JEPA for RL: Investigating Joint-Embedding Predictive Architectures for Reinforcement Learning
Tristan Kenneweg, Philip Kenneweg, Barbara Hammer
TL;DR
Problem: RL from image observations is slow due to high-dimensional inputs. Approach: adapt the Joint-Embedding Predictive Architecture (JEPA) to RL using a vision transformer to learn compact, predictive embeddings. Contributions: (1) a concrete JEPA-RL pipeline with an x-encoder processing recent frames and a momentum-updated y-encoder, (2) collapse-mitigation strategies including gradient propagation of actor/critic losses and a variance regularizer, and (3) empirical validation on Cart Pole showing strong gains when JEPA is used with RL updates and stability with regularization. Significance: demonstrates JEPA as a promising direction for self-supervised representation learning for RL from pixel inputs.
Abstract
Joint-Embedding Predictive Architectures (JEPA) have recently become popular as promising architectures for self-supervised learning.

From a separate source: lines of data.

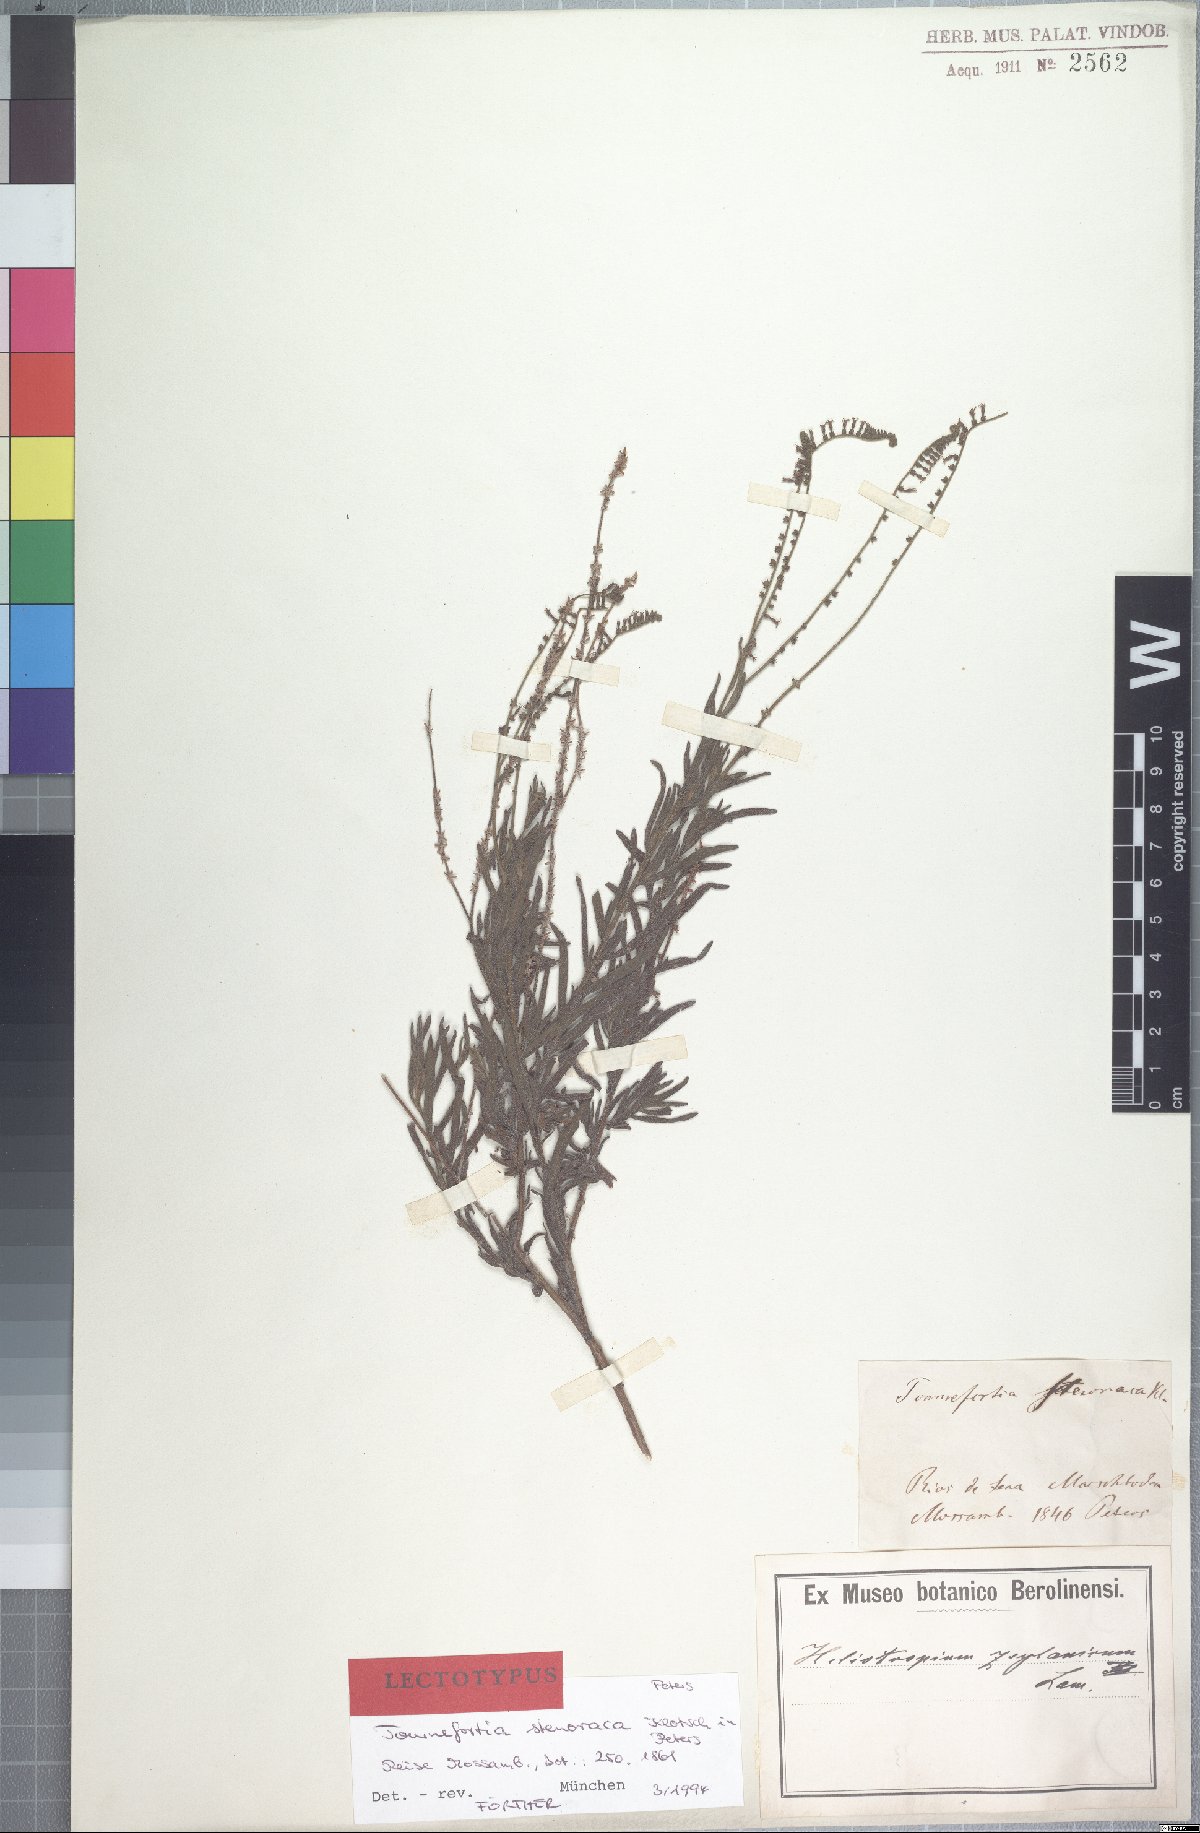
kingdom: Plantae
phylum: Tracheophyta
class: Magnoliopsida
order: Boraginales
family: Heliotropiaceae
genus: Heliotropium
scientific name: Heliotropium zeylanicum
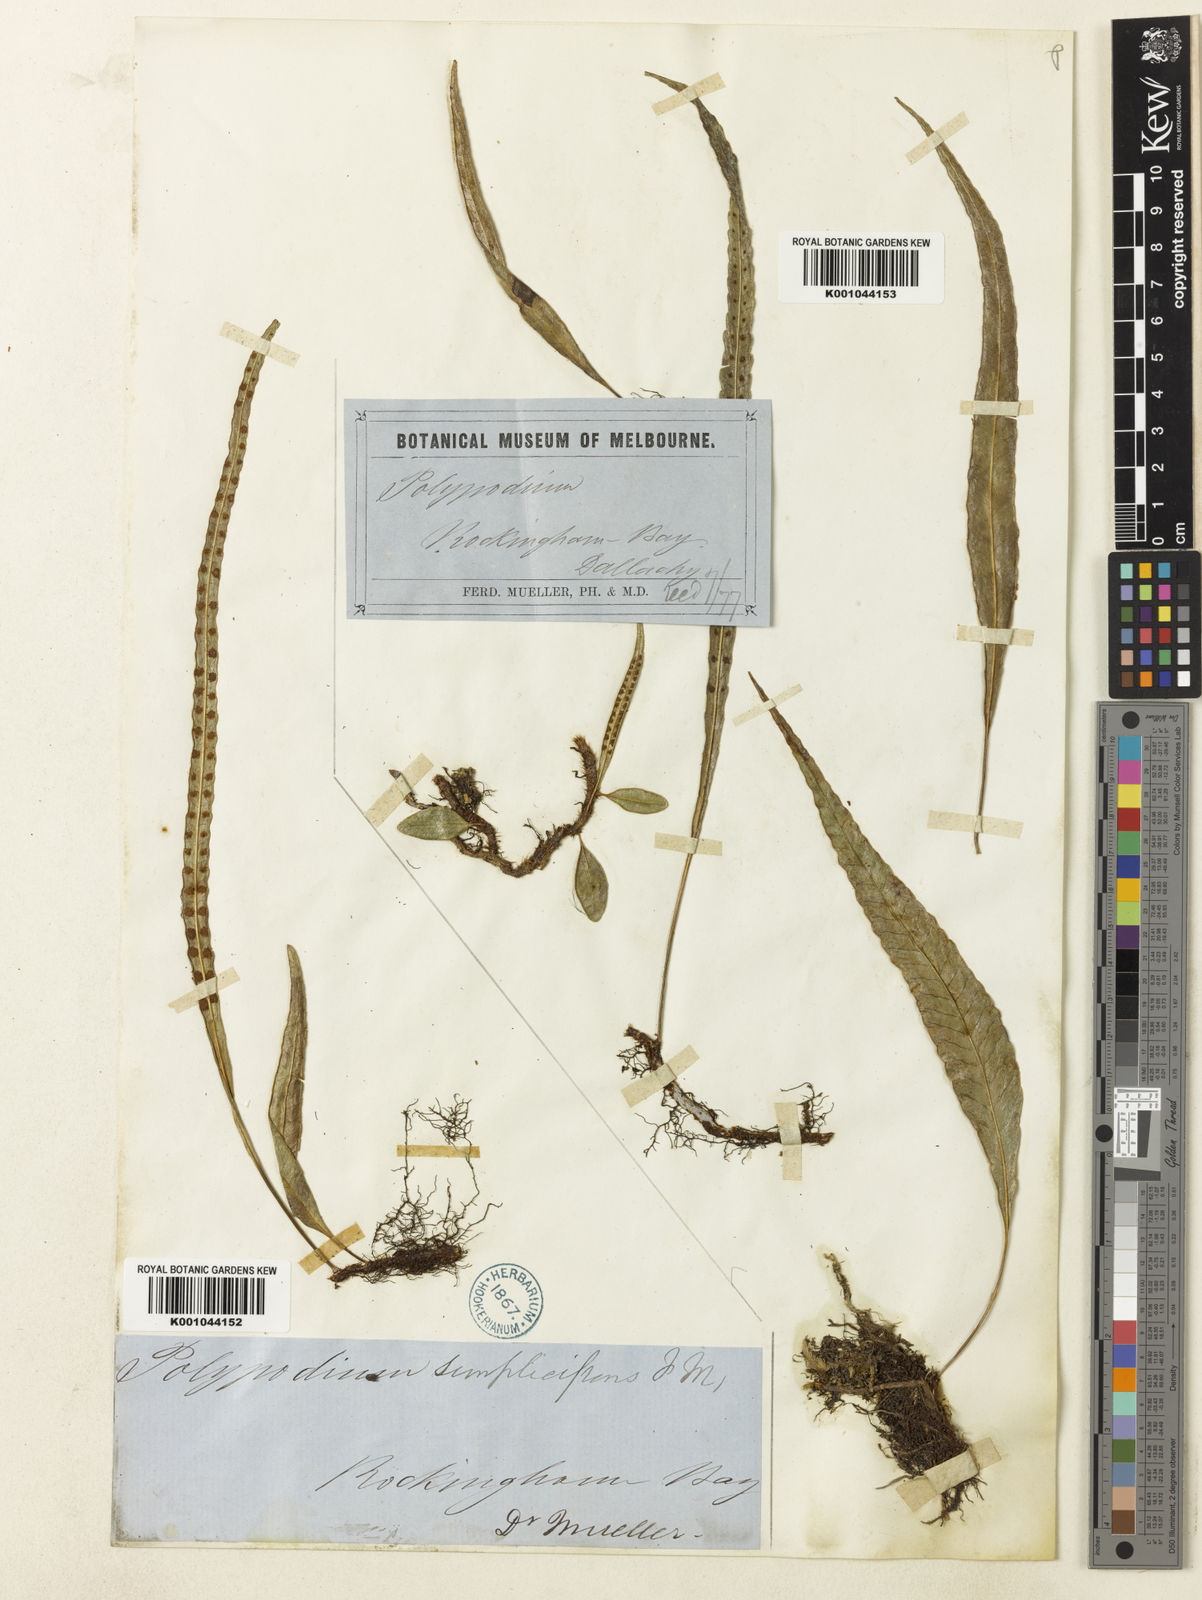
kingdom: Plantae
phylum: Tracheophyta
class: Polypodiopsida
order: Polypodiales
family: Polypodiaceae
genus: Selliguea
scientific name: Selliguea simplicissima
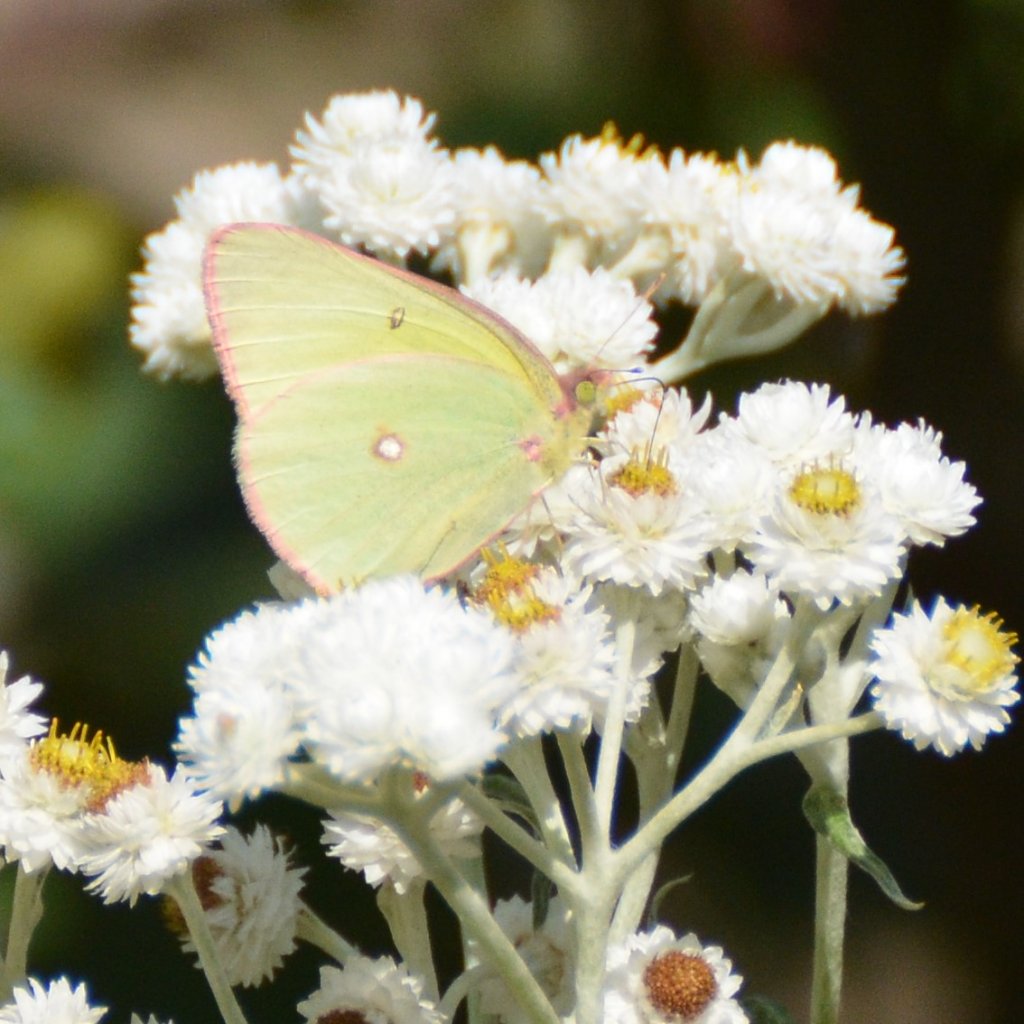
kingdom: Animalia
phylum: Arthropoda
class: Insecta
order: Lepidoptera
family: Pieridae
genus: Colias
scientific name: Colias interior
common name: Pink-edged Sulphur
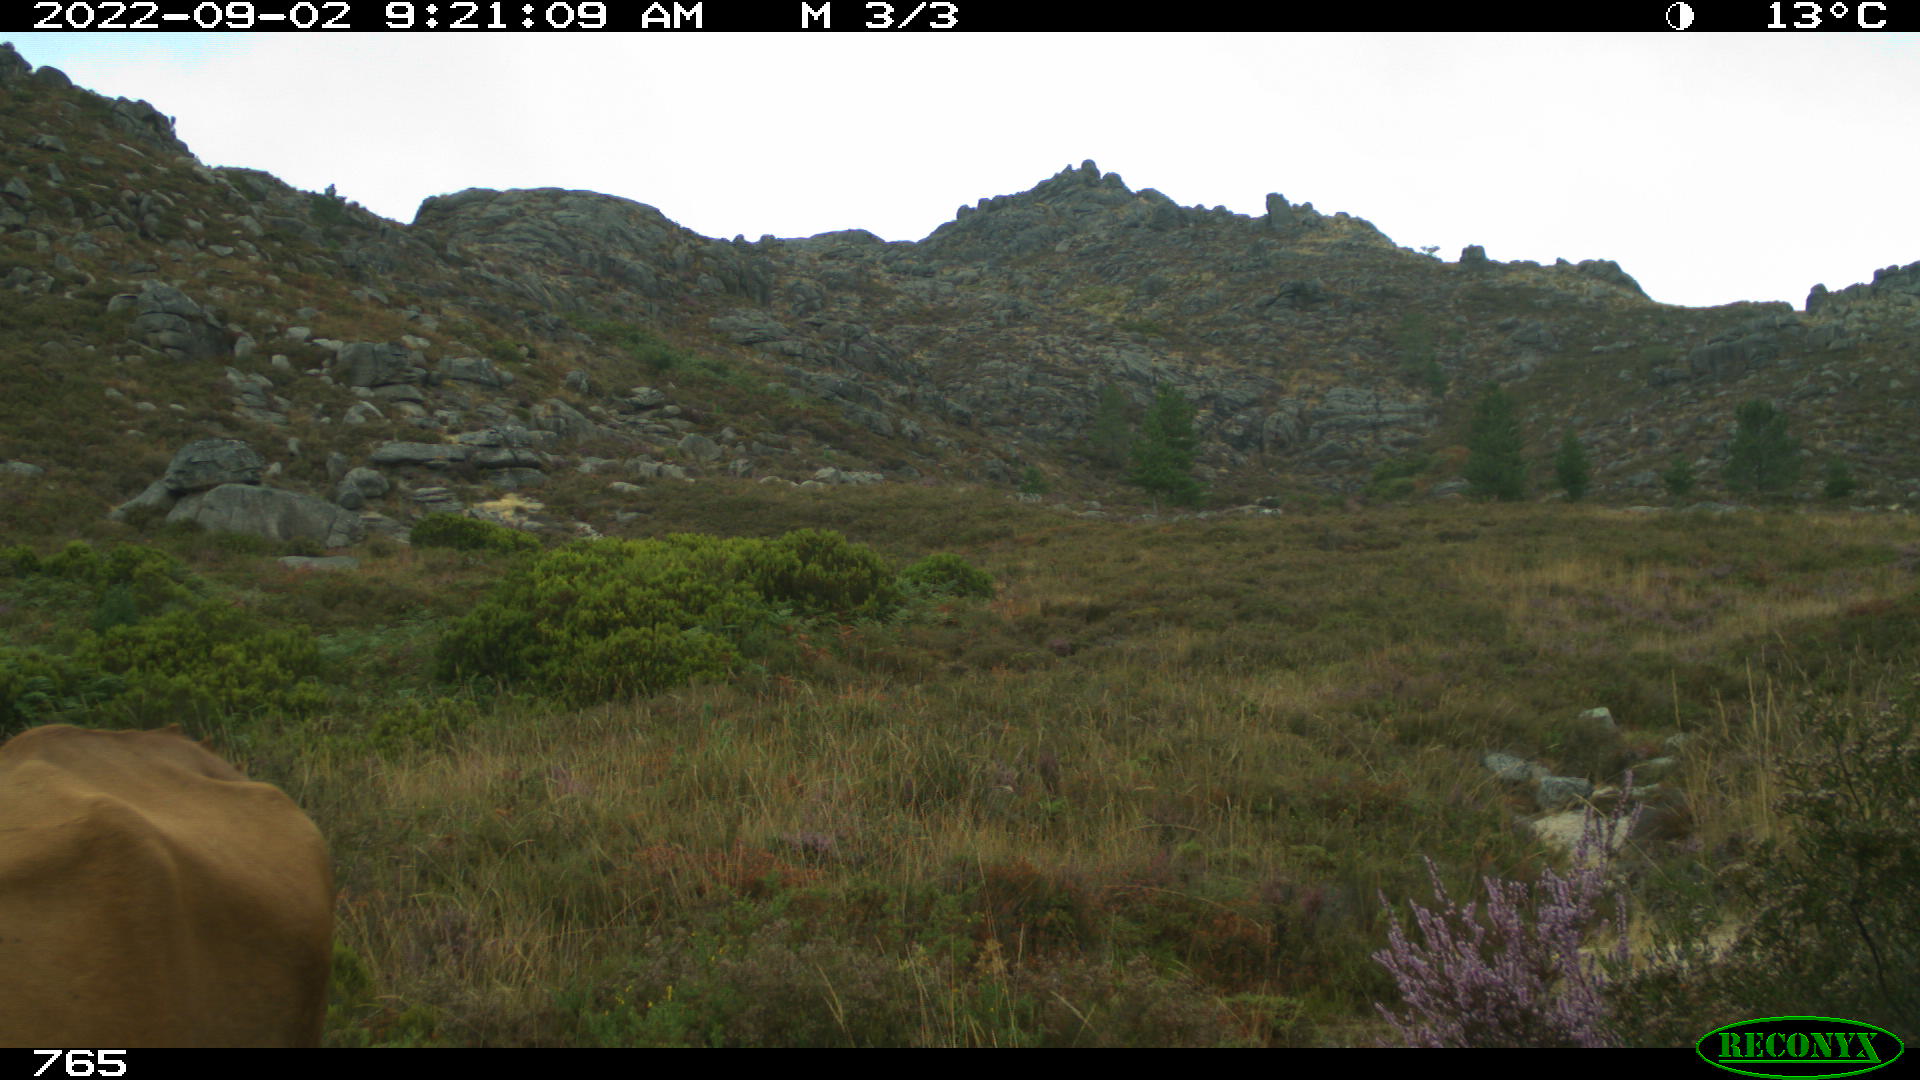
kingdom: Animalia
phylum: Chordata
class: Mammalia
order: Artiodactyla
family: Bovidae
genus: Bos
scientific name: Bos taurus
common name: Domesticated cattle
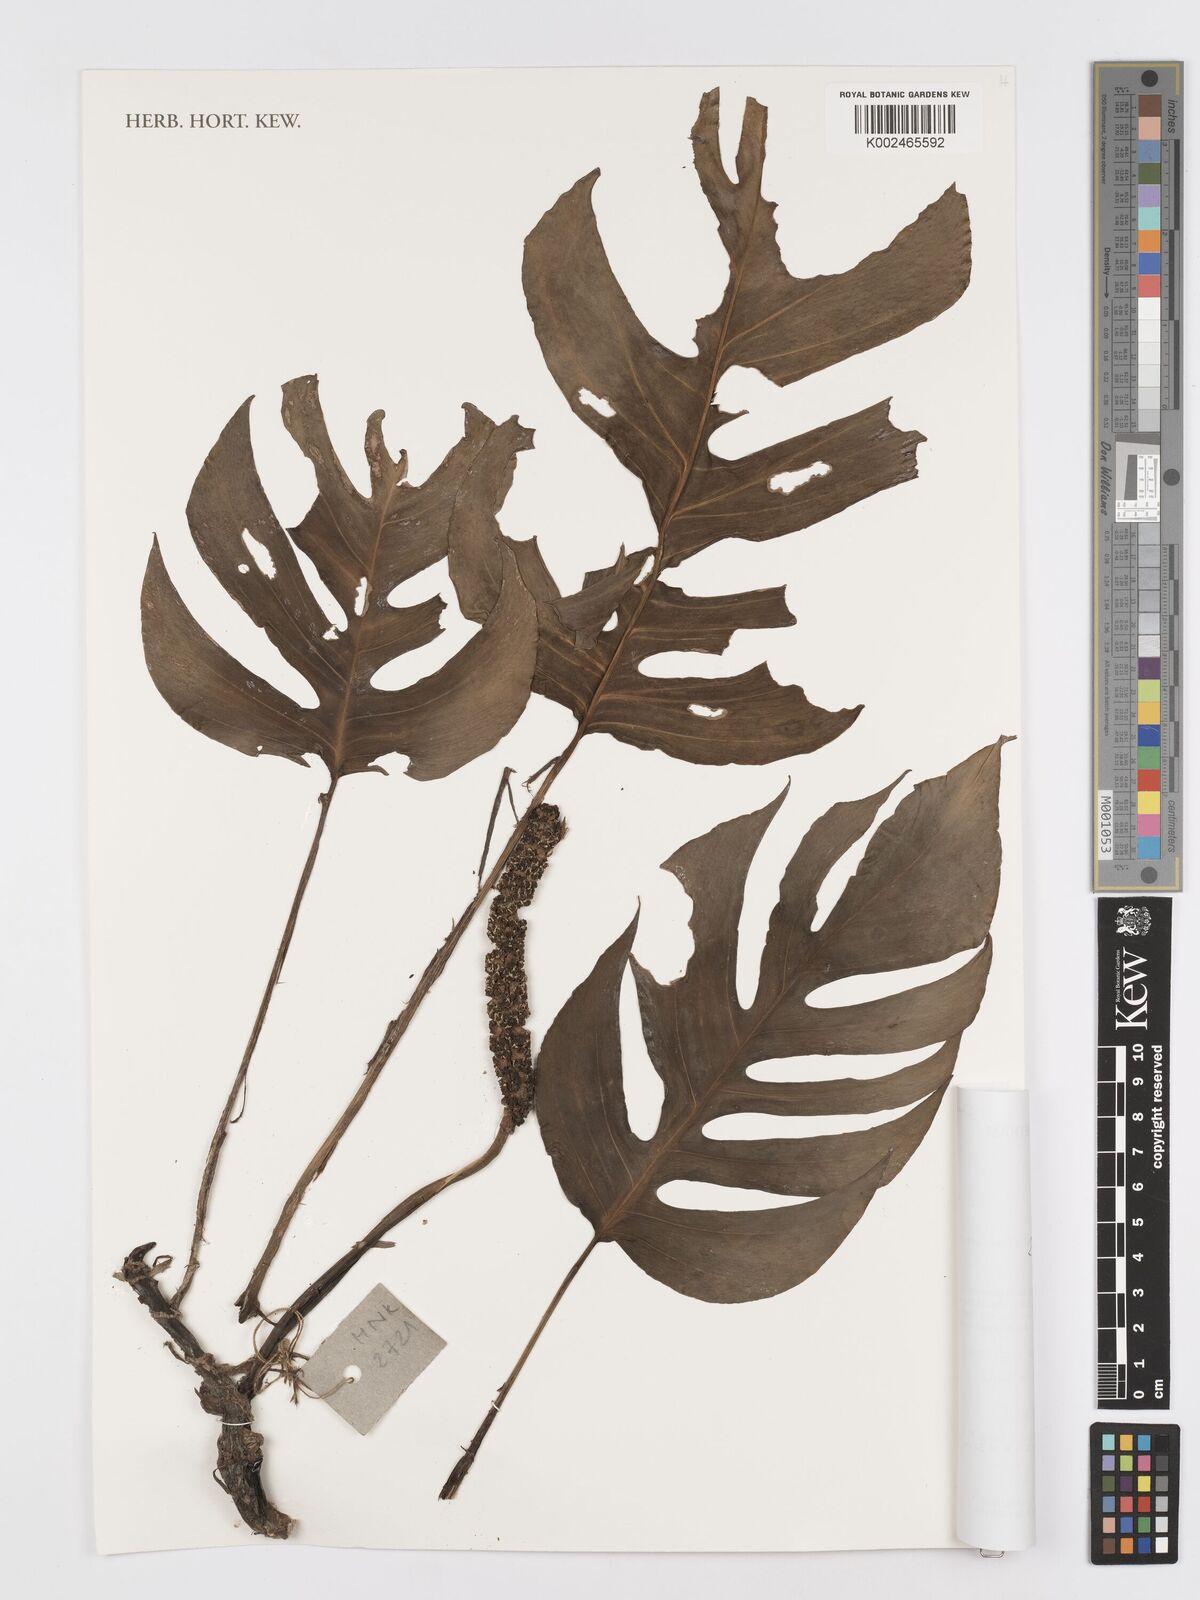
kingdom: Plantae
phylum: Tracheophyta
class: Liliopsida
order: Alismatales
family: Araceae
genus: Rhaphidophora
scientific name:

Vision transformers have been trained using JEPA to produce embeddings from images and videos, which have been shown to be highly suitable for downstream tasks like classification and segmentation. In this paper, we show how to adapt the JEPA architecture to reinforcement learning from images. We discuss model collapse, show how to prevent it, and provide exemplary data on the classical Cart Pole task.